Par exemple, par rapport au harcèlement, nous pouvons penser aux questions suivantes : quels sont les processus qui mènent au harcèlement ? Comment l’acte de harcèlement est-il rendu invisible dans la classe ? Pourquoi les adultes n’interviennent-ils pas ? Comment les victimes se sentent-elles coupables ? Comment faut-il agir lors d’un acte de harcèlement ?… Beaucoup de questions peuvent être discutées. Mais, pour organiser le débat, les animateurs doivent aider à construire le processus de déculpabilisation et le soutien collectif : 1/ Prendre en compte les difficultés vécues ; 2/ Nommer les expériences et les partager avec les autres ; 3/ Comprendre ce qui s’est passé chez soi-même et chez les autres ; 4/ Réfléchir ensemble à des solutions concrètes.
Ceci permet aux jeunes de se rendre compte que ce n’est pas anormal de ne pas pouvoir aller à l’école. Les autres, qui ont les mêmes difficultés que nous, peuvent jouer le rôle d’un miroir plus objectif et juste. Les problèmes d’un individu peuvent apparaître comme ceux d’un groupe pris dans les mêmes mécanismes. Quand un jeune raconte son expérience de harcèlement et dit qu’il a honte d’en avoir été la victime, les autres peuvent lui répondre que ce n’est pas lui qui doit avoir honte, car au contraire, il est courageux. Souvent, nous disons des choses plus justes envers les autres qu’envers nous-mêmes.
La conscientisation du processus d’oppression à l’école est libératrice, car les jeunes peuvent comprendre que la violence subie n’est pas nécessaire.
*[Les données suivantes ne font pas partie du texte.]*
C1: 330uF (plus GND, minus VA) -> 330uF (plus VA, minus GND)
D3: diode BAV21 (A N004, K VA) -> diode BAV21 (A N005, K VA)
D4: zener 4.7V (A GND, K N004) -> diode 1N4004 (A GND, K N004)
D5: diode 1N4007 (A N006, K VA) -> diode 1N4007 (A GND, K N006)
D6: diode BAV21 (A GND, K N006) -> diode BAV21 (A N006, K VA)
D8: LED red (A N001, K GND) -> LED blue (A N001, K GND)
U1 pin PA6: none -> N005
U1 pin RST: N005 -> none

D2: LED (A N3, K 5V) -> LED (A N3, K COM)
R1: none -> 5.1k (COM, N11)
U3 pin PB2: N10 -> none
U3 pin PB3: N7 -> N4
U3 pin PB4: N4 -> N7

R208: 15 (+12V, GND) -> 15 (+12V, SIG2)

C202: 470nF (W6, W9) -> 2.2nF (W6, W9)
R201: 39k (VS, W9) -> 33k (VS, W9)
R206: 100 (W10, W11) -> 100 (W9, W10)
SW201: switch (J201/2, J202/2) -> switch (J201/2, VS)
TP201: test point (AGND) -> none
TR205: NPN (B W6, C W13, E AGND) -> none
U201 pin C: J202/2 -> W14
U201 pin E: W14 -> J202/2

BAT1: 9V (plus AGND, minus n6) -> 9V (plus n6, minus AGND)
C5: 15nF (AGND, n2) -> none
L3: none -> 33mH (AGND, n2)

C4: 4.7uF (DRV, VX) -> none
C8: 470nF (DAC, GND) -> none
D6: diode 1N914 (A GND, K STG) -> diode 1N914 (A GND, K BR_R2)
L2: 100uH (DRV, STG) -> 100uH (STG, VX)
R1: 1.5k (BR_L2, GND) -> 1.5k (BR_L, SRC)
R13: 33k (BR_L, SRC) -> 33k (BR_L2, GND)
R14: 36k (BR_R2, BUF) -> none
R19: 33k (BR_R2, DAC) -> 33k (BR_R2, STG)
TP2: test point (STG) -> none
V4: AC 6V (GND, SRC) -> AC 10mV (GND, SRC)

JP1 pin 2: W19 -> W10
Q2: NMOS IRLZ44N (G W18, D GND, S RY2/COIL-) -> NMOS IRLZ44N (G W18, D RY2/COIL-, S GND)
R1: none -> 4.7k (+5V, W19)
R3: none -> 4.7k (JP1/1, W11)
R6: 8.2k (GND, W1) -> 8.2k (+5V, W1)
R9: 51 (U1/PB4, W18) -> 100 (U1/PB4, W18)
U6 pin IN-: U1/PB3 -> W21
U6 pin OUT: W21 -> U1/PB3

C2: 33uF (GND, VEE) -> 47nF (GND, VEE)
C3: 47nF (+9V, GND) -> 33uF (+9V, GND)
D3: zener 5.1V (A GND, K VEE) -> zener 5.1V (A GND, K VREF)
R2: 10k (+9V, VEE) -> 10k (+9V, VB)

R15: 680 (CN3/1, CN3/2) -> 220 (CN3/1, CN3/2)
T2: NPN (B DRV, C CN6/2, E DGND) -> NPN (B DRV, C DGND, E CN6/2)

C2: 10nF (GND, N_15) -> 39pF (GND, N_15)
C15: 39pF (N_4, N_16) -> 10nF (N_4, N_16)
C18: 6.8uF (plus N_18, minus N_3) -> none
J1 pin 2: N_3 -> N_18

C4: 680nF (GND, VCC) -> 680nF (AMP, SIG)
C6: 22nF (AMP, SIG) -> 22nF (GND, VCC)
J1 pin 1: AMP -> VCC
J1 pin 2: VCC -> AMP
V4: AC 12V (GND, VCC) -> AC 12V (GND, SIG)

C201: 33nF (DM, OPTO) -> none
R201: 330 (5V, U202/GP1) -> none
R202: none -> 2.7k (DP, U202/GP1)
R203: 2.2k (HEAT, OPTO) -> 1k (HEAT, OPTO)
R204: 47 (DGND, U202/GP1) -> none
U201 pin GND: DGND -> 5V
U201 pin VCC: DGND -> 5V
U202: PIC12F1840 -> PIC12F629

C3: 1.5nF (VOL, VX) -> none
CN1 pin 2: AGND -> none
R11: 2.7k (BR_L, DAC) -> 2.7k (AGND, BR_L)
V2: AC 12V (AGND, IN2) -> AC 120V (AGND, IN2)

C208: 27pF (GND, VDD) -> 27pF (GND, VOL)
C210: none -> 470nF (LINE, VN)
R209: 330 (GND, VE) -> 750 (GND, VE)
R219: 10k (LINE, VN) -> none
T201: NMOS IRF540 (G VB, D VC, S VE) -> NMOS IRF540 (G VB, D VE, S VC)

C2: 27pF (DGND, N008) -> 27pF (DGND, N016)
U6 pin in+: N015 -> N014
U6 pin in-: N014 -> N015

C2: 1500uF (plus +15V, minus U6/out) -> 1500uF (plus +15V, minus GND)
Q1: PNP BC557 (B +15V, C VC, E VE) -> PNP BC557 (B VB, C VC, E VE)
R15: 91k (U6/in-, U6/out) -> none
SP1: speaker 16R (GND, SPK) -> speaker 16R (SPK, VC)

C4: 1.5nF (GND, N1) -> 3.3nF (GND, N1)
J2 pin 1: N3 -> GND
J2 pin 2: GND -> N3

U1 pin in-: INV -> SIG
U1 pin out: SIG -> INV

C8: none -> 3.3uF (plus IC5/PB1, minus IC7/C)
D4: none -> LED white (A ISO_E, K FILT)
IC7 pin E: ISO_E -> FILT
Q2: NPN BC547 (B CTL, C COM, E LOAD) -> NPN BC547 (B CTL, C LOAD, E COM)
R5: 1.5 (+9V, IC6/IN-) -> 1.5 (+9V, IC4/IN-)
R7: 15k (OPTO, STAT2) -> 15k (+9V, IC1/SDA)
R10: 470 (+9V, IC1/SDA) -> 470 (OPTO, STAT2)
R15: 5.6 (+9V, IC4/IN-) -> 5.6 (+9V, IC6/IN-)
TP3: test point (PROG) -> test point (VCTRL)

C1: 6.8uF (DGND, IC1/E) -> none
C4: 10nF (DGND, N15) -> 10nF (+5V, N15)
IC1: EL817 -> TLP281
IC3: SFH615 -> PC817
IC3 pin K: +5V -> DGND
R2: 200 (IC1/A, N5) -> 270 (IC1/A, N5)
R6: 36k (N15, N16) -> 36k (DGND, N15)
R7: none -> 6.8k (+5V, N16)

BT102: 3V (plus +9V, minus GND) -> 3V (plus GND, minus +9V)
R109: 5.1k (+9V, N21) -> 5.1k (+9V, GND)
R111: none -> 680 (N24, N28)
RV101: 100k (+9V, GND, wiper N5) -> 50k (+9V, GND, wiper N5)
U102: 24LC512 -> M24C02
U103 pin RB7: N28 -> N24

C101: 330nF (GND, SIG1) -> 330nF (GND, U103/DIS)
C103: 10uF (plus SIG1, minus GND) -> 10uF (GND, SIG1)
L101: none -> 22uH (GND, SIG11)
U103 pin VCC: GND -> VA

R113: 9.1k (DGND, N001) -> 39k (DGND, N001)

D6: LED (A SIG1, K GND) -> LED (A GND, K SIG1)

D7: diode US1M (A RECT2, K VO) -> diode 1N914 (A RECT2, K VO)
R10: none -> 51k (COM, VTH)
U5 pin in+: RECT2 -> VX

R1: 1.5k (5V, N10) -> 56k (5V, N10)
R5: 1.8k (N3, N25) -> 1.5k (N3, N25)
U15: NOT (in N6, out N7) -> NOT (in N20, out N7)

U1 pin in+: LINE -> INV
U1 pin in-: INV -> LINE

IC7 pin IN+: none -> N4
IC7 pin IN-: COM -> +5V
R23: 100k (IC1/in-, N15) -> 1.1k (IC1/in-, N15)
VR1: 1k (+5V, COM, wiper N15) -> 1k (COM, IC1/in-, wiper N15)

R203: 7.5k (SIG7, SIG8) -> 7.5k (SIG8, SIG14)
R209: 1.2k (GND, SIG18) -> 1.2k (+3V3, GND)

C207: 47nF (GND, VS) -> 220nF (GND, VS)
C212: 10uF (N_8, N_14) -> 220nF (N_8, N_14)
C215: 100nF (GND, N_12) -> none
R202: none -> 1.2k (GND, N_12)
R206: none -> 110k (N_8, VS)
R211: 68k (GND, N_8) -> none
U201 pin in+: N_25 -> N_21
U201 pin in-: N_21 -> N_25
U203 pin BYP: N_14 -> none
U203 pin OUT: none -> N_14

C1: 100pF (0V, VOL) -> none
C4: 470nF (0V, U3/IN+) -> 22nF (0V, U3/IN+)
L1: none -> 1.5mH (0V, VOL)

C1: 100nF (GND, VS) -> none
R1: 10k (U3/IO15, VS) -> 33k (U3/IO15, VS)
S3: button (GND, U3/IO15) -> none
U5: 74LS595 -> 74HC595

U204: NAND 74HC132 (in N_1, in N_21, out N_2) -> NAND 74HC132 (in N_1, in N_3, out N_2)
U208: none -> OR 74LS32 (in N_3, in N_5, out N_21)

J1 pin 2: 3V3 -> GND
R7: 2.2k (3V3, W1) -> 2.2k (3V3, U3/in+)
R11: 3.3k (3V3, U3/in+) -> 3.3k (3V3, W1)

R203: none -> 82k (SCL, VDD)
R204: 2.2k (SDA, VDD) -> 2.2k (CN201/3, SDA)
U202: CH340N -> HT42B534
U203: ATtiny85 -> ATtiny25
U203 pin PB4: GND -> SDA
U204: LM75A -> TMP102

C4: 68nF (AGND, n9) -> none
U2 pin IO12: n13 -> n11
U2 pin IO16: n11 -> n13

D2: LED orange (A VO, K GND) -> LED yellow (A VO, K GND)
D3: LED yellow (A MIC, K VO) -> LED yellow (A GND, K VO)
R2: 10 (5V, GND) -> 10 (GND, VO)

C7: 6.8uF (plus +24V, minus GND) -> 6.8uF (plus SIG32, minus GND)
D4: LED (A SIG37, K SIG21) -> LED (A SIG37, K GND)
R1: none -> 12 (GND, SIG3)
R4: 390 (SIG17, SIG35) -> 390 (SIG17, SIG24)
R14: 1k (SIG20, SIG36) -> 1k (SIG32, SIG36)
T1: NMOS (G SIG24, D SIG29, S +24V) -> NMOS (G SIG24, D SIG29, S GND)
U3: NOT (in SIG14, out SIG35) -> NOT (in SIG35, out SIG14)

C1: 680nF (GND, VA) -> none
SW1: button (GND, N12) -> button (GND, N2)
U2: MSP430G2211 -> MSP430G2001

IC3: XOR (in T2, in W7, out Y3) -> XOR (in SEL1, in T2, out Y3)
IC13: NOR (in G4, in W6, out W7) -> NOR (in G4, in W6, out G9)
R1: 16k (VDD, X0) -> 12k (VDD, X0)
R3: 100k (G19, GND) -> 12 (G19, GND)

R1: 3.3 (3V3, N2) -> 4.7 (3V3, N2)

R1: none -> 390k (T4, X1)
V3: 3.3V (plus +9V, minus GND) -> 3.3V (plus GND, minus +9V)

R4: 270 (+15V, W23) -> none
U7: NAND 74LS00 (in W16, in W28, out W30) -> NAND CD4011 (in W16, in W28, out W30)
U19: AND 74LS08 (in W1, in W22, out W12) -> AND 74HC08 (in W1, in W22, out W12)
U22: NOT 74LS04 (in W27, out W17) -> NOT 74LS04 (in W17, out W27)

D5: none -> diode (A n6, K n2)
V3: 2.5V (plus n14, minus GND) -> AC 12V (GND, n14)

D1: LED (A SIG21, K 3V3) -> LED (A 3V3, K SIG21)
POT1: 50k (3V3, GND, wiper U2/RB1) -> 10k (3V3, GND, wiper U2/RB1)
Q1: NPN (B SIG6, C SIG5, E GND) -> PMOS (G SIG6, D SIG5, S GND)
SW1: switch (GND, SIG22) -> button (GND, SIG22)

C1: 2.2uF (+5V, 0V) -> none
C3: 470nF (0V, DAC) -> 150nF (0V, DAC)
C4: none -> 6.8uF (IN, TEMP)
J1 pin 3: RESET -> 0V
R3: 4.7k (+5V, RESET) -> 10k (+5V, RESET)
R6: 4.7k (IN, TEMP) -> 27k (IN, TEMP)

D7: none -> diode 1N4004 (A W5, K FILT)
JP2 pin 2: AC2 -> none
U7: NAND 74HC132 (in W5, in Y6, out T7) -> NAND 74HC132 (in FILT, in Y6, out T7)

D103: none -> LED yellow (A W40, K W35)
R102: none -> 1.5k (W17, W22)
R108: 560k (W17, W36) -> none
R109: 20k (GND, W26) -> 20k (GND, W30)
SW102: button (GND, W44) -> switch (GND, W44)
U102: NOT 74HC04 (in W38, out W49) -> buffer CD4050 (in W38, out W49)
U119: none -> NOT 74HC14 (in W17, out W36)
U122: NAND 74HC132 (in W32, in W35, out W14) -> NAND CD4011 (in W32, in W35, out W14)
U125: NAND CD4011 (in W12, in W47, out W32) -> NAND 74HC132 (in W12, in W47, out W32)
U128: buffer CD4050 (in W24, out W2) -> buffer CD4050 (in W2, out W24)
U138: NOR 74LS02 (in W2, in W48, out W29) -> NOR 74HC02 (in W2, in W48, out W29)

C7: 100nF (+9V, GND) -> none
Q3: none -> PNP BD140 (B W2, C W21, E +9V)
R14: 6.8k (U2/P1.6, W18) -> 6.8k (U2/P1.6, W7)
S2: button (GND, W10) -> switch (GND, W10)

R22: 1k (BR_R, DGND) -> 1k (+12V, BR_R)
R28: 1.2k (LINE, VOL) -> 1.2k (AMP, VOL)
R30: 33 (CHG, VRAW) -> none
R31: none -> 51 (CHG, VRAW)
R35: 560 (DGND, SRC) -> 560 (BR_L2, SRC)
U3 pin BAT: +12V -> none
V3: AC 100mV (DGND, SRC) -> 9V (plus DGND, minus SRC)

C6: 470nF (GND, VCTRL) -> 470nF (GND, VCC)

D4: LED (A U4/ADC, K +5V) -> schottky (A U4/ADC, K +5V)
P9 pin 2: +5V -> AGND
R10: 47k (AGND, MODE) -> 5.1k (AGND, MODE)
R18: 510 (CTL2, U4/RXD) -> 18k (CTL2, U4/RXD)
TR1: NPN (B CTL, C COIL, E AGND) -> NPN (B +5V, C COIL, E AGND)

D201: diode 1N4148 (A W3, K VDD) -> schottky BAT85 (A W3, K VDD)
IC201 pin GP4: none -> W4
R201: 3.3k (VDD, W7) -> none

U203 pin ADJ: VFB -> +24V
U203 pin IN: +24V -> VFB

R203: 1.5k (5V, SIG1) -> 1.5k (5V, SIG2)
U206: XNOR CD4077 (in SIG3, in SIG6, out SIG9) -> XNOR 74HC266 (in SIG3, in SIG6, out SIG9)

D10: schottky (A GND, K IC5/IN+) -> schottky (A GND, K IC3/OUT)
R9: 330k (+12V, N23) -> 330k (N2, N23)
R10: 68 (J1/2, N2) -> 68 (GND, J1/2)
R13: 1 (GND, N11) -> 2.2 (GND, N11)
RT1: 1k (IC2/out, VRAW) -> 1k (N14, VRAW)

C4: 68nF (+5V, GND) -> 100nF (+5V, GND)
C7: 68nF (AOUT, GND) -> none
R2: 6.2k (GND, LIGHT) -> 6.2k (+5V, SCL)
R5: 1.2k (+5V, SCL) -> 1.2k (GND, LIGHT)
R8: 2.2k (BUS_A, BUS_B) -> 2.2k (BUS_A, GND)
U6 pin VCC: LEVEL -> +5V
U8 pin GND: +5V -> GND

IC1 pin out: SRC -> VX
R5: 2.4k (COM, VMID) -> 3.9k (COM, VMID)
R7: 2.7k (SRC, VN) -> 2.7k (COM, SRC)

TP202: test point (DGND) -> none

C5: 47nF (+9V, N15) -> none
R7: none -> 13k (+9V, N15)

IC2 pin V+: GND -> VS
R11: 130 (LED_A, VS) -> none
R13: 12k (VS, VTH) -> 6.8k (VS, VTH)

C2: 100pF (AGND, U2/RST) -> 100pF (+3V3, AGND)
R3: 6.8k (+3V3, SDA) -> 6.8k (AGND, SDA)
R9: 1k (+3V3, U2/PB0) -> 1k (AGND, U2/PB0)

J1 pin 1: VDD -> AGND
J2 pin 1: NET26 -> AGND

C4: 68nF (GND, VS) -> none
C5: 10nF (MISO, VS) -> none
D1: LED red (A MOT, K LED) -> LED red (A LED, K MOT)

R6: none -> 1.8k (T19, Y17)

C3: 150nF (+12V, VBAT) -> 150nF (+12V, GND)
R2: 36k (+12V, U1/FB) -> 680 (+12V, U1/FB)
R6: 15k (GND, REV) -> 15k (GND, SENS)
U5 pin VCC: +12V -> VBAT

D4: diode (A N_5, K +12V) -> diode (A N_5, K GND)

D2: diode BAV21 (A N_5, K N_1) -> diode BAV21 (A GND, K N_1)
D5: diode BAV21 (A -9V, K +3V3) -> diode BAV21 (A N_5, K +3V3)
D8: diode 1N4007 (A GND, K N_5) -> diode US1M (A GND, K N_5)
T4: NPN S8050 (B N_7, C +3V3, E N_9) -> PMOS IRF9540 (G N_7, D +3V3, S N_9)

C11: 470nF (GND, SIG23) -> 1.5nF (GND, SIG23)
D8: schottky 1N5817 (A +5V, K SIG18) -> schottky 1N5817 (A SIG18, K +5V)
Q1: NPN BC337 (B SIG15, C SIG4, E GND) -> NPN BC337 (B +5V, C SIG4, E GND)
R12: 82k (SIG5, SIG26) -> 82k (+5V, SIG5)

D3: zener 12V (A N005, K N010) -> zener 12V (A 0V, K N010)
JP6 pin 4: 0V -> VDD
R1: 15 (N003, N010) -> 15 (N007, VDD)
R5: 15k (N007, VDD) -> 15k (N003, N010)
C’est dans certaines conditions que la violence éclate. Mais si on transforme ces conditions, il est possible de trouver une solution et dépasser le problème. Cet exercice de conscientisation aide les jeunes à devenir un sujet de l’histoire :
J’aime être une personne parce que, inachevé, je sais que je suis un être conditionné, mais conscient de son inachèvement, je sais que je peux aller plus loin. Telle est la différence profonde entre l’être conditionné et l’être déterminé, la […] C’est la position de celui qui lutte pour ne pas être juste objet, mais pour être aussi un sujet de l’Histoire4.
Les animateurs du projet #Chacun sa yourte pourraient aider les jeunes pour qu’ils puissent devenir acteurs de leur propre historicité. Ceci n’est pas limité à la question de l’école, car on peut aussi lutter contre la violence à un niveau plus général (familial, scolaire, social). La yourte serait dès lors un lieu où les jeunes peuvent nourrir un espoir. Il y serait possible d’engranger dans un processus de libération avec les autres.
1 Donald W. Winnicott, Agressivité, culpabilité et réparation, Paris, Payot & Rivages, 2004, p. 32.
2 Idem, p. 36.
3 Muriel Salmona, « Dissociation traumatique et troubles de la personnalité post-traumatiques », in Coutanceau R, Smith J (eds.). Les troubles de la personnalité en criminologie et en victimologie, Paris, Dunod, 2013.
4 Paulo Freire, Pédagogie de l’autonomie, savoirs nécessaires à la pratique éducative, traduit et commenté par Jean Claude Régnier, Éditions érès, 2006, pp. 69-70, souligné par l’auteur.